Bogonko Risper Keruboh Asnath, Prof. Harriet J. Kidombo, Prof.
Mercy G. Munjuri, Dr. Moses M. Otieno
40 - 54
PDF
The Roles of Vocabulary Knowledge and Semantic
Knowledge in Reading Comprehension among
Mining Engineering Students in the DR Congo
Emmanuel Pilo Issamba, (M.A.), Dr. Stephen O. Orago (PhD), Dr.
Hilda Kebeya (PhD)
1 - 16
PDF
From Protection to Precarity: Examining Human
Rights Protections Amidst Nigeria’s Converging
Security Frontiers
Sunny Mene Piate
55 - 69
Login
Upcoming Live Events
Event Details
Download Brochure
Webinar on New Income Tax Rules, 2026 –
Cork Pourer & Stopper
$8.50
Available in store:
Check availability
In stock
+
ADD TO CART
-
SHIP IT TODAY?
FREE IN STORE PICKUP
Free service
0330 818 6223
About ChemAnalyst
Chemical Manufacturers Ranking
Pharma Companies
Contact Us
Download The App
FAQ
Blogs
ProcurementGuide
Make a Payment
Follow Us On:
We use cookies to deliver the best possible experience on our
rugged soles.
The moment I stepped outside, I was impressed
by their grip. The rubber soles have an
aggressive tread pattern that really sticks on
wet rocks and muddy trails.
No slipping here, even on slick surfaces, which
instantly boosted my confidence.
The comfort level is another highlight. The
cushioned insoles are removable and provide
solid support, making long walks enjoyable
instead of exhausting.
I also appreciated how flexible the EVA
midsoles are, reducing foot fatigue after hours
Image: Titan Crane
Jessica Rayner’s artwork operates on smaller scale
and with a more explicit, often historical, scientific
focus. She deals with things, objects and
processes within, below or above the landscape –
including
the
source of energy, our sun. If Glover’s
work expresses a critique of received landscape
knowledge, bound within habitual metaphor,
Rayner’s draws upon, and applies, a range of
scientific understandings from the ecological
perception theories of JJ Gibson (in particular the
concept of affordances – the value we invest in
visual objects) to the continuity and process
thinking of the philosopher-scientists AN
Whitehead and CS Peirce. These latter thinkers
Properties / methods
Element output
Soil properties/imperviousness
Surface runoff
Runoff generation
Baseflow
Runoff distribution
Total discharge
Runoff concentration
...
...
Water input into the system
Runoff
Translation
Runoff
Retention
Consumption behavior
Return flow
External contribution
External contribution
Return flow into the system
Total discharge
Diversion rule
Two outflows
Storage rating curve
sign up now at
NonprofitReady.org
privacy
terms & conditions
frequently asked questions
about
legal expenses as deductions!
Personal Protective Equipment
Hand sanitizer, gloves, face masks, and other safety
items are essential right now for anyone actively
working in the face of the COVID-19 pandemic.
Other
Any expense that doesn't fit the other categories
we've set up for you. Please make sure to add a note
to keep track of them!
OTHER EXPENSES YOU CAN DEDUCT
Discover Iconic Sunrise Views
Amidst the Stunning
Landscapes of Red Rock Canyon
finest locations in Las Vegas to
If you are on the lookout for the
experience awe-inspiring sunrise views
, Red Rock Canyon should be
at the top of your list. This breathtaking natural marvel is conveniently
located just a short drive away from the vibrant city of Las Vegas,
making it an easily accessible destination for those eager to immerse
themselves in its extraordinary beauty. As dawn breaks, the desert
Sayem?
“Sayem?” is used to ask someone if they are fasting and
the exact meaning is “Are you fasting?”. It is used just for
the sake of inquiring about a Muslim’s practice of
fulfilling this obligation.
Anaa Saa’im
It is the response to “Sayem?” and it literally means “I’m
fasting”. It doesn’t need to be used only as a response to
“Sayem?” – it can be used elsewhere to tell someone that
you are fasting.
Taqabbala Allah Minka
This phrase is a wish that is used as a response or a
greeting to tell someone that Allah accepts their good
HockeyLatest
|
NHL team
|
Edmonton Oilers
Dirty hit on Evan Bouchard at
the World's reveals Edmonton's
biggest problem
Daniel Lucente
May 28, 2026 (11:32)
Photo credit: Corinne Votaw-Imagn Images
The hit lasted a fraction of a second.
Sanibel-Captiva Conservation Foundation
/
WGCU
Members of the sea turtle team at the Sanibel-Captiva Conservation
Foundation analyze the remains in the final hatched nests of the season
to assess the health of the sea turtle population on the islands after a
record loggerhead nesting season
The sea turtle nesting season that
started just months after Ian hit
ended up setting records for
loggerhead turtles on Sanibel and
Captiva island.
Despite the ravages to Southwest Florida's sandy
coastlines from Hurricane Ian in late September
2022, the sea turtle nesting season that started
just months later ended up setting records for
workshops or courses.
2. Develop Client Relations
+ + + + +
§ **JOB ITEM**
Copy the entries above exactly, but only from the line holding "Canyon should be" through the line holding "Foundation analyze the", both included.

§ **ANSWER SECTION**
, Red Rock Canyon should be
at the top of your list. This breathtaking natural marvel is conveniently
located just a short drive away from the vibrant city of Las Vegas,
making it an easily accessible destination for those eager to immerse
themselves in its extraordinary beauty. As dawn breaks, the desert
Sayem?
“Sayem?” is used to ask someone if they are fasting and
the exact meaning is “Are you fasting?”. It is used just for
the sake of inquiring about a Muslim’s practice of
fulfilling this obligation.
Anaa Saa’im
It is the response to “Sayem?” and it literally means “I’m
fasting”. It doesn’t need to be used only as a response to
“Sayem?” – it can be used elsewhere to tell someone that
you are fasting.
Taqabbala Allah Minka
This phrase is a wish that is used as a response or a
greeting to tell someone that Allah accepts their good
HockeyLatest
|
NHL team
|
Edmonton Oilers
Dirty hit on Evan Bouchard at
the World's reveals Edmonton's
biggest problem
Daniel Lucente
May 28, 2026 (11:32)
Photo credit: Corinne Votaw-Imagn Images
The hit lasted a fraction of a second.
Sanibel-Captiva Conservation Foundation
/
WGCU
Members of the sea turtle team at the Sanibel-Captiva Conservation
Foundation analyze the remains in the final hatched nests of the season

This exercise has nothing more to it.